Heat and work in physical systems. Concepts of energy conversion and entropy, primarily from a macroscopic viewpoint. Efficiency of different thermodynamic cycles, with applications to everyday life including both renewable and classical energy sources. In the laboratory, students will carry out experiments in the fields of analog electronics and thermodynamics.

Virtual and Augmented Reality for Engineers, Scientists, and Architects

Alexander Glaser, Forrest Meggers

MAE 418/ARC 418/ENE 428

VR/AR can enable engineers, scientists, and architects to plan and conduct their work in fundamentally new ways, visualize and communicate their findings more effectively, and work in environments that are otherwise difficult, impossible, or too costly to experience in person. This course explores the basic concepts of effective VR/AR experiences, builds skills needed to develop and support innovative science, engineering, or architecture projects. In the second half of the semester, working in small teams, students develop, implement VR/AR projects of their choice.

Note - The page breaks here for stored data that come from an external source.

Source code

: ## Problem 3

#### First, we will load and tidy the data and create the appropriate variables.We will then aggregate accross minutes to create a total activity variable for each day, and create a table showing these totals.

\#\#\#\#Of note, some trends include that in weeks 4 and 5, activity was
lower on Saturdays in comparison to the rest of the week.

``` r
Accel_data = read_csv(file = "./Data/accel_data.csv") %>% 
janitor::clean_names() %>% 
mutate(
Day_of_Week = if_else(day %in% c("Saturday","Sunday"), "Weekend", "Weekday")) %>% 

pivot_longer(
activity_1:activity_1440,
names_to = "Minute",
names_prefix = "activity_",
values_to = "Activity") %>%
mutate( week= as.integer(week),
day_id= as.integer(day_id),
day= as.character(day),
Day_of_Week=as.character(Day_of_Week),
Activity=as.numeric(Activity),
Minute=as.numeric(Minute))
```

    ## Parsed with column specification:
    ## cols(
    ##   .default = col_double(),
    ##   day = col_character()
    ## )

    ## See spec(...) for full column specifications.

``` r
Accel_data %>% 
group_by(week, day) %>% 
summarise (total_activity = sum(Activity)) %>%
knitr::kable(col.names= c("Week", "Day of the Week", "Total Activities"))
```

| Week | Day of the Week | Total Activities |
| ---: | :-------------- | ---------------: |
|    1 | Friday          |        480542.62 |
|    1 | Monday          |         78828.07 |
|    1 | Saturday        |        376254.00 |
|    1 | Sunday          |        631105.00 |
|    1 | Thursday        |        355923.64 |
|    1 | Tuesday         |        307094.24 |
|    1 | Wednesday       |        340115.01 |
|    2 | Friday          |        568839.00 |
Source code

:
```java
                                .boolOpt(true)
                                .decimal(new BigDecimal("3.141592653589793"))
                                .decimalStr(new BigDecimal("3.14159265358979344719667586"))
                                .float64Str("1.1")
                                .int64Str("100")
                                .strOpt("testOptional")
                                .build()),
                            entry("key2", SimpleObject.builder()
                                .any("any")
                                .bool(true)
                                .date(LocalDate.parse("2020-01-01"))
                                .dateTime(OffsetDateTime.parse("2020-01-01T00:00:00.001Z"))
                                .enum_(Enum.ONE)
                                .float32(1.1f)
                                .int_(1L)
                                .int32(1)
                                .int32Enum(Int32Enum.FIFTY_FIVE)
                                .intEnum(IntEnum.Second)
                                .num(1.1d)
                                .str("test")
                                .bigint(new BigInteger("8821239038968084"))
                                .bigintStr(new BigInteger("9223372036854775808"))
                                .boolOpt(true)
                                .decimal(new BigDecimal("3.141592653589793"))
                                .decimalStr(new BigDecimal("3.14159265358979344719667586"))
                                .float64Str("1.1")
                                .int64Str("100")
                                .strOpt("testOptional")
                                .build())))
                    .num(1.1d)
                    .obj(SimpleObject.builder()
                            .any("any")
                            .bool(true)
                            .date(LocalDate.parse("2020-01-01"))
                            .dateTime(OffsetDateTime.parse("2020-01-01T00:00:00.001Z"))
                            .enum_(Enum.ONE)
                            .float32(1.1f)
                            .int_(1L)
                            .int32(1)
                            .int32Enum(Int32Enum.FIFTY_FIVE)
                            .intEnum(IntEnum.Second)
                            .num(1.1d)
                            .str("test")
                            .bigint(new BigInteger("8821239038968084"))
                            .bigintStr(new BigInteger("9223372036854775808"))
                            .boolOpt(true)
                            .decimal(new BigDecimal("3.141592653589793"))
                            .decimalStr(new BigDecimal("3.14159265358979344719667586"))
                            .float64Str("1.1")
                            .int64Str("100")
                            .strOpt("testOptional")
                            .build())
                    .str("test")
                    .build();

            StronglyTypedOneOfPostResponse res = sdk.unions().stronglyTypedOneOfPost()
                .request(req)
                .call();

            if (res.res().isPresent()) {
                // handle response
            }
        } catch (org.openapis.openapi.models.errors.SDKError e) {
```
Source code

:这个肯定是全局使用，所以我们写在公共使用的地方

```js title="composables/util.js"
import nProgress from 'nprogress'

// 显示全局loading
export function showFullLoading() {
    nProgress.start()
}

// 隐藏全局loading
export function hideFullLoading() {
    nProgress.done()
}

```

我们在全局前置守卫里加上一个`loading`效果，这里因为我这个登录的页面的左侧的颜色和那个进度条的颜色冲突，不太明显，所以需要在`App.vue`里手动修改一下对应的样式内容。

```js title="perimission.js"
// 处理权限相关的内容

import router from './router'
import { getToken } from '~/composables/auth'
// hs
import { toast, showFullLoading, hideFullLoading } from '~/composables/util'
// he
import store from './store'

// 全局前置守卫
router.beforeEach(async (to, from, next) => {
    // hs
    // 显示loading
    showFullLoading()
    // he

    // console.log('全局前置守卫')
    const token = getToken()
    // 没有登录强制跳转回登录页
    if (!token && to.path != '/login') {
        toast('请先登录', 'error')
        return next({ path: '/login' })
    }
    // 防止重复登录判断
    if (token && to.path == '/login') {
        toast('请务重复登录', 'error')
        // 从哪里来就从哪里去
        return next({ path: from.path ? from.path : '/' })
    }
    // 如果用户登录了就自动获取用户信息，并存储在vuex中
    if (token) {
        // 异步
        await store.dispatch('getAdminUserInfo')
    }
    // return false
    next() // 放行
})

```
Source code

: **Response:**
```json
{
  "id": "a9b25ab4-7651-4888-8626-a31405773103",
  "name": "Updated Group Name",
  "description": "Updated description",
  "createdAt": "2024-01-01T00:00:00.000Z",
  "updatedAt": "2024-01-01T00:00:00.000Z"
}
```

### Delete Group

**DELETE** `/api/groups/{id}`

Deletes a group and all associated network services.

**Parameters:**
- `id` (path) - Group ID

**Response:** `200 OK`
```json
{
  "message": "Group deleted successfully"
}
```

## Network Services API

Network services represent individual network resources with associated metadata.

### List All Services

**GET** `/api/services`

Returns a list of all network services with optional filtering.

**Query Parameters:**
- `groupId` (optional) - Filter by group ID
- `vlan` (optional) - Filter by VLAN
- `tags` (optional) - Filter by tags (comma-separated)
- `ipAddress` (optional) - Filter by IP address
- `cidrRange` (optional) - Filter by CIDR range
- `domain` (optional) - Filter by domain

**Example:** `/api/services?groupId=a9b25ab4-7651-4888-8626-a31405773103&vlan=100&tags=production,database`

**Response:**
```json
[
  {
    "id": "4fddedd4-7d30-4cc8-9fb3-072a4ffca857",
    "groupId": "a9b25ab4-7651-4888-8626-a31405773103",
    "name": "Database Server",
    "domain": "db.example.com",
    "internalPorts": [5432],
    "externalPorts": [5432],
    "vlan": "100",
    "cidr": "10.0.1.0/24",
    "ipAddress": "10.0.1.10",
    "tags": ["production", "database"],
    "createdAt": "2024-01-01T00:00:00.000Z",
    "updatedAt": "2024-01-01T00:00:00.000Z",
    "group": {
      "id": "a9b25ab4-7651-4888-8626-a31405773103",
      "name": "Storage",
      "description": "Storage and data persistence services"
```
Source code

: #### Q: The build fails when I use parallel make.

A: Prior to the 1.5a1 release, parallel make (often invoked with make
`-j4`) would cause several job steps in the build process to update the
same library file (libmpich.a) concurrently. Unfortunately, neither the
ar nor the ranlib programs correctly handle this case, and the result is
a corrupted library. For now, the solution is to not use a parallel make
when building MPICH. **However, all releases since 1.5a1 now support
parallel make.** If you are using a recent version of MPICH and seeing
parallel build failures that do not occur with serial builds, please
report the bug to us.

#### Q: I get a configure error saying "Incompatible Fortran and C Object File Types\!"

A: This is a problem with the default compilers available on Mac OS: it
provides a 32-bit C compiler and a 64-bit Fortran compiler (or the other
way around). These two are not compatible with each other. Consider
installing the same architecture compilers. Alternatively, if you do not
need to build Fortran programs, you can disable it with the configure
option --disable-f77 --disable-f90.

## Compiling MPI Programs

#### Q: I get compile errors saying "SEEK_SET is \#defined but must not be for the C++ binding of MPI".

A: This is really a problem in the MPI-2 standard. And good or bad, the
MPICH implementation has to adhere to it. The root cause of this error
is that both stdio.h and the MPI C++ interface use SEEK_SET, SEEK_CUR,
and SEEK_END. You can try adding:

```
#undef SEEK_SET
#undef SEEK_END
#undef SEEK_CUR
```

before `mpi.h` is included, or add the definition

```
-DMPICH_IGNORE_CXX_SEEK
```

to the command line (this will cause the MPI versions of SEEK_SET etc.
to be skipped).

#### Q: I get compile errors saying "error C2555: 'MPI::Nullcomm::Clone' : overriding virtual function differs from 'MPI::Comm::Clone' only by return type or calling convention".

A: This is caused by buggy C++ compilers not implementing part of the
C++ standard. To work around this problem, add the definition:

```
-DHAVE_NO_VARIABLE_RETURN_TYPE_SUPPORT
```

Virtual and Augmented Reality for Engineers, Scientists, and Architects

Alexander Glaser, Forrest Meggers

MAE 518/ARC 516/ENE 528

VR/AR can enable engineers, scientists, and architects to plan and conduct their work in fundamentally new ways, visualize and communicate their findings more effectively, and work in environments that are otherwise difficult, impossible, or too costly to experience in person. This course explores the basic concepts of effective VR/AR experiences, builds skills needed to develop and support innovative science, engineering, or architecture projects. In the second half of the semester, working in small teams, students develop, implement VR/AR projects of their choice.